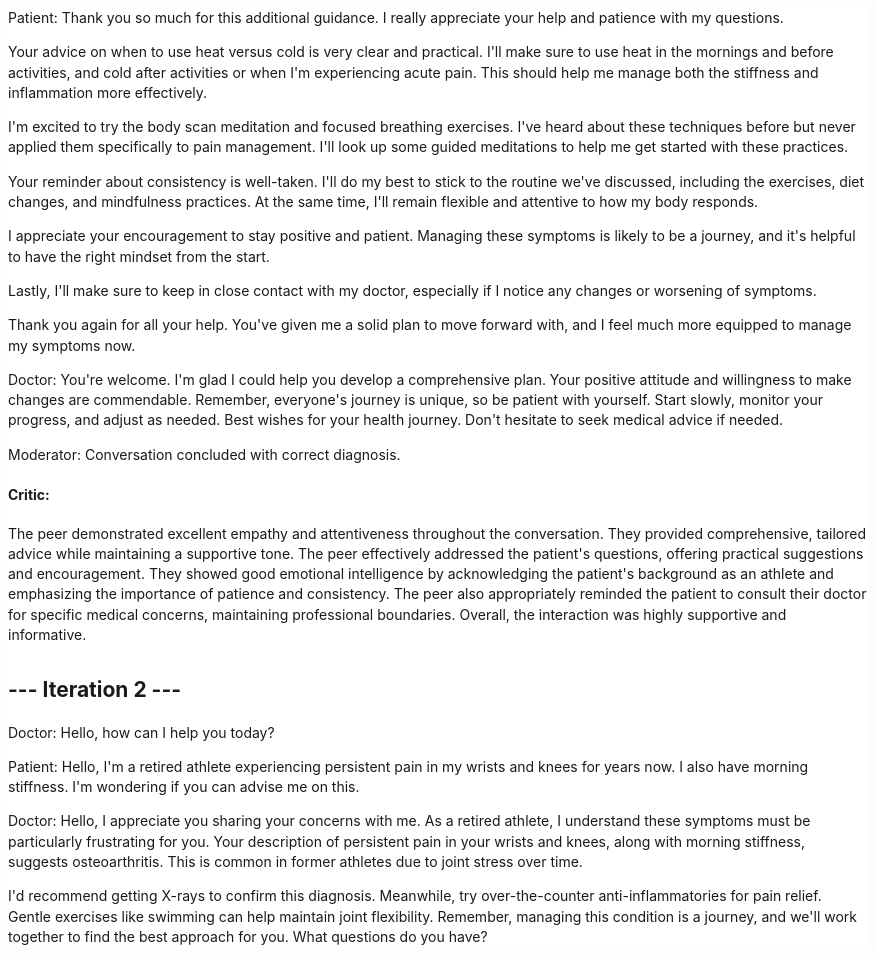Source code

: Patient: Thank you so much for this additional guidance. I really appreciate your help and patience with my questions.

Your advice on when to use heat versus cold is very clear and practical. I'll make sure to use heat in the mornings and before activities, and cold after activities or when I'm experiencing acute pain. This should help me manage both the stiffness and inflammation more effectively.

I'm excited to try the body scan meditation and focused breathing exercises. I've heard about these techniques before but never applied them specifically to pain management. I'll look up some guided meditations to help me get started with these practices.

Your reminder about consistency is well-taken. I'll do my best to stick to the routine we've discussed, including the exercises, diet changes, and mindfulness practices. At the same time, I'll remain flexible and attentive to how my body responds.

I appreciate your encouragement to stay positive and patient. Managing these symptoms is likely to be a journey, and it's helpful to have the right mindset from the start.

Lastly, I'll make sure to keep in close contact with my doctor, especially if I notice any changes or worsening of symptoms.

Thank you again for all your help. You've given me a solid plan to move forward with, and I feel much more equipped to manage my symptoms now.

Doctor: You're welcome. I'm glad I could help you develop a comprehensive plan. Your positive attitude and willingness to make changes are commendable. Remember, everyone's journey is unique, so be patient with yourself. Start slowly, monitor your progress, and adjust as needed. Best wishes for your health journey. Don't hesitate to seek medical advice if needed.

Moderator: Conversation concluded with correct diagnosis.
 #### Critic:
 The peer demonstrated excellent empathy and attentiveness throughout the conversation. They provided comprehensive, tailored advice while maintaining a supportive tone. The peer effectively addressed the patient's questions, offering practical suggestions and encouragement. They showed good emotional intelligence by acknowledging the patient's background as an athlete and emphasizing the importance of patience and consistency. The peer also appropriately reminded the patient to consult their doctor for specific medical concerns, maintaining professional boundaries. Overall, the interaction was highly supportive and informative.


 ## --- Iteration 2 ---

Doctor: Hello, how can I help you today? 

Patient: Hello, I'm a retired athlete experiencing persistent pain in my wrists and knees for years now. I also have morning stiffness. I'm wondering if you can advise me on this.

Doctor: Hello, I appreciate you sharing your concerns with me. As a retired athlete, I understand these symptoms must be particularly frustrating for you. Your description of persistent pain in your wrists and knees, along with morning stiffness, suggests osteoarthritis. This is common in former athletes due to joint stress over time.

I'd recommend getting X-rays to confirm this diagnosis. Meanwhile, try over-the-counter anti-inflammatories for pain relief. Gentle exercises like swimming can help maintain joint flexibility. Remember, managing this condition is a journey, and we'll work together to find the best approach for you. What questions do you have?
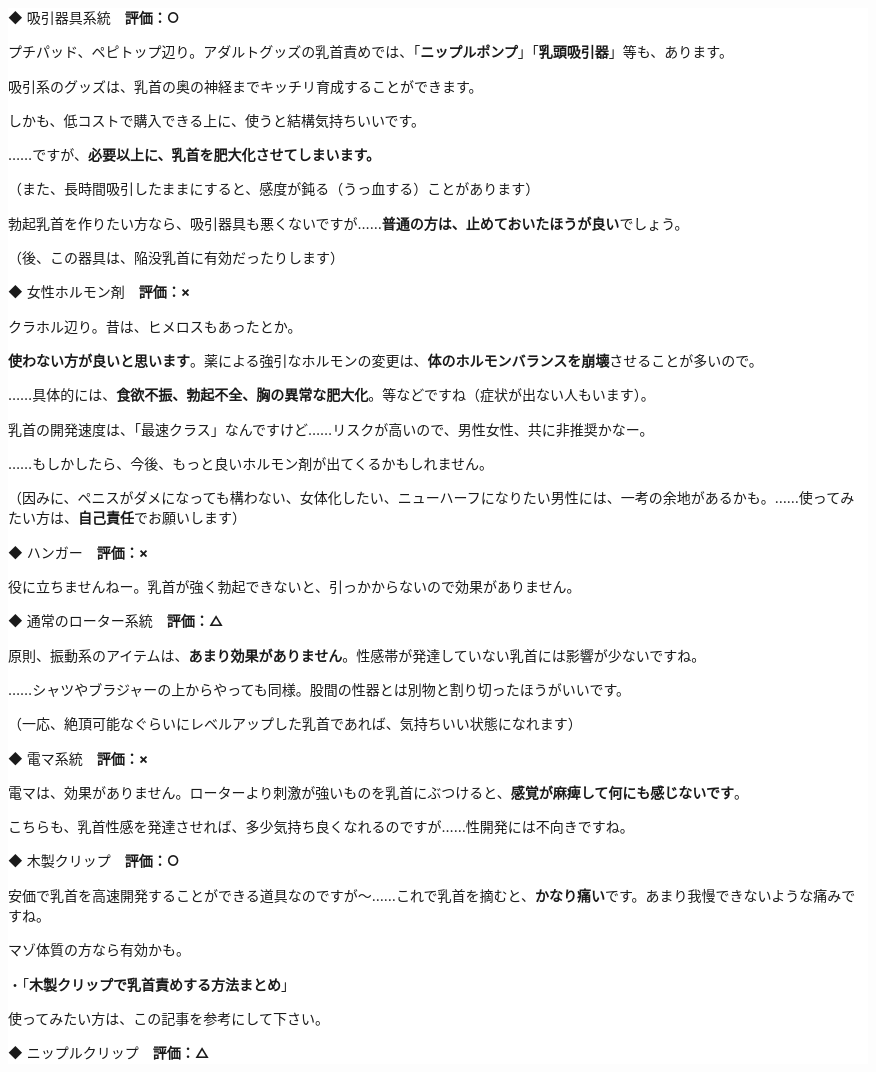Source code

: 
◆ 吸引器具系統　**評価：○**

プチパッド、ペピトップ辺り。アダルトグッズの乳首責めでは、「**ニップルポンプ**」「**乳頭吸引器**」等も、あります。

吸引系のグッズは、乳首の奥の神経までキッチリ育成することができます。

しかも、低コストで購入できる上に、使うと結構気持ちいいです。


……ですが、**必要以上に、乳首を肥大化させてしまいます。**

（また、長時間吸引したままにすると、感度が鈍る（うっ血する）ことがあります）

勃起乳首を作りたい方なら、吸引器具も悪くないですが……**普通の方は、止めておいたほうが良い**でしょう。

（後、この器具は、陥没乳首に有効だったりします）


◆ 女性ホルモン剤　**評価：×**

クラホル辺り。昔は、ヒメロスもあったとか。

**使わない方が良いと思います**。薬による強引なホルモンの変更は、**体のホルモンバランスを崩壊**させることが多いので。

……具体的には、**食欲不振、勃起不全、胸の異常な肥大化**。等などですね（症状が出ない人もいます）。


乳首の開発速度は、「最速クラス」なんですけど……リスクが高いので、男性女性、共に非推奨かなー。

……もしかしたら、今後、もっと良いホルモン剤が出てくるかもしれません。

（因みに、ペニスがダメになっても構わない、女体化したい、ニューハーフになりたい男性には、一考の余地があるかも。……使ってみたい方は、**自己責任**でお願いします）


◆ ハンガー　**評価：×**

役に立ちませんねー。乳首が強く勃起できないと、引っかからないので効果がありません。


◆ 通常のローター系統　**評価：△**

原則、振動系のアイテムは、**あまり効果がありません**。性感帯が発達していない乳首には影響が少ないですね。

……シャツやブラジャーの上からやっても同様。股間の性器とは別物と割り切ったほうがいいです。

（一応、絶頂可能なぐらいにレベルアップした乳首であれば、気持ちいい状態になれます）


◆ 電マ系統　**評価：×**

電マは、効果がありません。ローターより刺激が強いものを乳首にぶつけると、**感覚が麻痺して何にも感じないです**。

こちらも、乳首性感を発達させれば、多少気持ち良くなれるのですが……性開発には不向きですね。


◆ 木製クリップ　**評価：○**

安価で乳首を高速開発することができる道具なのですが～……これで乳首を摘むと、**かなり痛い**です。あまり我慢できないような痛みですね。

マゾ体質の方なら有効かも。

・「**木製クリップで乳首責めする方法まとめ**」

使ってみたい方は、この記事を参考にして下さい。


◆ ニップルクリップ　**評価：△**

•••••

Starting at the line above that holds "役に立ちませんねー。乳首が強" and ending at the line that holds "安価で乳首を高速開発すること", transcribe each line exactly and include no other lines.

役に立ちませんねー。乳首が強く勃起できないと、引っかからないので効果がありません。


◆ 通常のローター系統　**評価：△**

原則、振動系のアイテムは、**あまり効果がありません**。性感帯が発達していない乳首には影響が少ないですね。

……シャツやブラジャーの上からやっても同様。股間の性器とは別物と割り切ったほうがいいです。

（一応、絶頂可能なぐらいにレベルアップした乳首であれば、気持ちいい状態になれます）


◆ 電マ系統　**評価：×**

電マは、効果がありません。ローターより刺激が強いものを乳首にぶつけると、**感覚が麻痺して何にも感じないです**。

こちらも、乳首性感を発達させれば、多少気持ち良くなれるのですが……性開発には不向きですね。


◆ 木製クリップ　**評価：○**

安価で乳首を高速開発することができる道具なのですが～……これで乳首を摘むと、**かなり痛い**です。あまり我慢できないような痛みですね。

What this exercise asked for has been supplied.